Mr Obama's election was hailed as momentous from Australia to Zambia. Even
Venezuela's Hugo Chavez called it "historic".
America's international standing, which has plummeted under George W Bush, will
be sky-high when his successor takes over in January.
The question is: To what extent will his worldwide appeal restore America's
clout? Mr Obama clearly thinks of it as a crucial asset.
During the campaign he told the New York Times: "If you can tell people, 'We
have a president in the White House who still has a grandmother living in a hut
on the shores of Lake Victoria and has a sister who's half-Indonesian, married
to a Chinese-Canadian,' then they're going to think that he may have a better
sense of what's going on in our lives and in our country."
Foreign policy scholars, however, are less sure about what the new president's
stellar image can achieve - and some believe his foreign fans could be in for a
disappointment.
If we wind up failing to co-operate on climate change or getting into a war
which is unpopular, Obama's personal symbolism isn't going to overcome that
Joseph Nye
Harvard University
Joseph Nye, the Harvard academic who coined the term "soft power", agrees that
Mr Obama has it in spades, but says it will not automatically lead to foreign
policy triumphs.
"The fact that you have an African-American son of an immigrant become
president shows that the American democracy still works," he told the BBC News
website.
"Now if we wind up failing to co-operate on climate change or getting into a
war which is unpopular, Obama's personal symbolism isn't going to overcome
that."
Soft power, Mr Nye believes, provides an "enabling environment". Actual
policies, he says, will determine whether US influence has been durably
restored.

• [Available data]:
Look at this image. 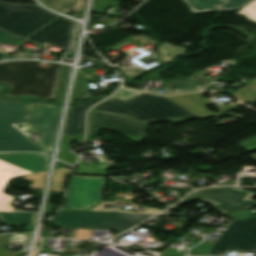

• [Directive 1]:
Answer these questions about the passage on Obama's international standing:
(a) Which Venezuelan leader called the election "historic"?
(b) What term did Joseph Nye coin?
(c) According to Nye, what kind of environment does soft power provide?
• [Directive 2]:
Continue the passage on Obama's international standing past its final sentence.

• [Response 1]:
(a) Hugo Chavez
(b) "Soft power"
(c) An "enabling environment"

• [Response 2]:
Unknown quantity
So far, however, Mr Obama has given few clues about what those policies might
be - apart from stating his determination to consult America's friends and
readiness to engage with its foes.
"I don't think we've elected a president since Jimmy Carter about whose
thinking we know so little," says Richard Perle, a leading hawk and an
influential voice in the Pentagon in the early years of the Bush
administration.
"We'll learn," he told the BBC News website. "But right now, if you ask a dozen
people to describe Obama's foreign policy you get a dozen different answers."
The president-elect does not obviously belong to any of the foreign-policy
tribes that have vied for influence in Washington in recent decades - the
"liberal internationalists" who are keen on multilateral action, especially in
the humanitarian field, the "realists" who seek a stable world order through
deals with rival powers, or the "neoconservatives" who believe force is the
only language hostile tyrannies ultimately understand.
Mr Obama has no truck with "neocons" - but neither does any other politician
these days, including Mr Bush, so this is not much of a clue.
The new foreign policy team includes a mix of Clinton-era "liberal
internationalists" and realists. What course Mr Obama will steer is unclear.
KEY APPOINTMENTS
Chief of staff : Rahm Emanuel, a deputy chief of staff to Bill Clinton
Senior advisers : David Axelrod, Valerie Jarrett, Peter Rouse and John Podesta
(formerly chief of staff to Bill Clinton)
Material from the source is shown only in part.